# Intuition behind the $\frac{1}{2}$-fraction in $s(t) = \frac{1}{2}v(t)t$ for motions with constant acceleration

I'm refreshing my mechanics knowledge and have a question.

Say we have an object moving with a constant acceleration $a$ moving in one dimension. Furthermore, $v_0 =0$, $s_0 = 0$ and $t_0 = 0$ (with $s$ being the traveled distance).

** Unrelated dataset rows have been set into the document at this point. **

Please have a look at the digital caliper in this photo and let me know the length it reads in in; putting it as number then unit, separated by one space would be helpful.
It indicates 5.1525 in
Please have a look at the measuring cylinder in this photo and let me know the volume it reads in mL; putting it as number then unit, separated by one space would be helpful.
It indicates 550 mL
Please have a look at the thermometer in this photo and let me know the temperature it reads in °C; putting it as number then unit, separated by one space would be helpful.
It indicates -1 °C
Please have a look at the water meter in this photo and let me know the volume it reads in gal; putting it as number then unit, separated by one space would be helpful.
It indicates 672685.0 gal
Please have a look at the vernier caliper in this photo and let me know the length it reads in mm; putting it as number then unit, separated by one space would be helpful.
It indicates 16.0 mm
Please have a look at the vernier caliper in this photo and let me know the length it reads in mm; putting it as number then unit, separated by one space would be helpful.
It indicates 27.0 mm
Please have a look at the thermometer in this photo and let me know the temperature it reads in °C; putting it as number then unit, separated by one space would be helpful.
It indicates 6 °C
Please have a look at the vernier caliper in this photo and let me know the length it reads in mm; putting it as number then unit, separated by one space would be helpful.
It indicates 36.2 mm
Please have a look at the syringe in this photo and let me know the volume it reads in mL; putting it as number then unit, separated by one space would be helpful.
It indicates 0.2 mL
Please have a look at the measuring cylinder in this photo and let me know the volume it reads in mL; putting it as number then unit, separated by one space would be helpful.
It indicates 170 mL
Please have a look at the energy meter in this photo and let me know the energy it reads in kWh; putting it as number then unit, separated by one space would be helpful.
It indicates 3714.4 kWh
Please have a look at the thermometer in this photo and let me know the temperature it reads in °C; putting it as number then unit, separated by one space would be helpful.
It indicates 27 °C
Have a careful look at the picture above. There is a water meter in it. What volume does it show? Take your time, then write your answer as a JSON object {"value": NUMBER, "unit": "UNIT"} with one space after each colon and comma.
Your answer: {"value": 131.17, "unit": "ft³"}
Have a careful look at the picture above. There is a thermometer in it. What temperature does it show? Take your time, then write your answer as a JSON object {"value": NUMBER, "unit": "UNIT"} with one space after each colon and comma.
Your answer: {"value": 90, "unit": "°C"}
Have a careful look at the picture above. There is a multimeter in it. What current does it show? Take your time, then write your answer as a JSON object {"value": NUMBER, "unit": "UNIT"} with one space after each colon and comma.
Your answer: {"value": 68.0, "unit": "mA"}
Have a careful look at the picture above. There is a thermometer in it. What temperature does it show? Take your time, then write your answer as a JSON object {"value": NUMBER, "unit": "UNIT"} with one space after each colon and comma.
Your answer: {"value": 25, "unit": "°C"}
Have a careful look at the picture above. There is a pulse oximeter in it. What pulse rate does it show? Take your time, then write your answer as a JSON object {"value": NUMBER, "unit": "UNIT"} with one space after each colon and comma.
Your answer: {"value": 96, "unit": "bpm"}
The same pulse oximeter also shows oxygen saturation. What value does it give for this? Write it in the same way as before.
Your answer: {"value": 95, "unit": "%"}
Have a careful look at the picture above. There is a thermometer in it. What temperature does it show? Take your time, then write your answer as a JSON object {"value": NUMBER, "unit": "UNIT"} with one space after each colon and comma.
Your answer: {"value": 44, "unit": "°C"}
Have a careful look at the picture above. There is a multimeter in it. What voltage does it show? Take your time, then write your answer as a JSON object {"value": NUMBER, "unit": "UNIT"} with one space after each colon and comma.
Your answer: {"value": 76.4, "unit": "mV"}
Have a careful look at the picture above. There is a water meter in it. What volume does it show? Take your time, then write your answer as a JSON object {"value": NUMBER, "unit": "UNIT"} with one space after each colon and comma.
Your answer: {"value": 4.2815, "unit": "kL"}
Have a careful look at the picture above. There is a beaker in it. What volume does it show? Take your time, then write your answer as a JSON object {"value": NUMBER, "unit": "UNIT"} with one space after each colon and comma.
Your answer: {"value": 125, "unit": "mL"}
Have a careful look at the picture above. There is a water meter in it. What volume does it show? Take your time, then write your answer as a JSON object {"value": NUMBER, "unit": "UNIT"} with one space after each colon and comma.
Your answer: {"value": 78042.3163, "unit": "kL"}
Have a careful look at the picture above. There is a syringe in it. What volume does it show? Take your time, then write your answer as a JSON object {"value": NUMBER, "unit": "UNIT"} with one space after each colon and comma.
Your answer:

Then the speed $v$ of the object at time $t$ is given by $$v(t) = at$$

The traveled distance $s$ at time $t$ is given by $$s(t) = \int v(t)dt = \frac{1}{2}at^2$$ This can be written as $$s(t)=\frac{1}{2}at^2 = \frac{1}{2}(at)t = \frac{1}{2}v(t)t$$

So far so good. But what I forgot is, how do you interpreted the $\frac{1}{2}$-fraction intuitively? In other words, why is the current traveled distance given by half the amount of the current speed times the time?

• Yes, I used the notation $v(t)$ to indicate that $v$ is dependent on $t$. And you're right, the integration constant is zero. :) – Kevin Sep 7 '16 at 14:28
That expression for $v(t)$ is the current velocity at time $t$, which increases linearly in time (starting at 0 meters per second at time 0 seconds). The displacement can also be calculated with the average velocity times the total time. But the average velocity from zero to $t$ is half the current velocity.
Imagine the integral s(t) geometrically. The area you calculate is a right triangle, with sides of length t and v(t). The area of this triangle is therefore $\frac{1}{2} v(t) t$.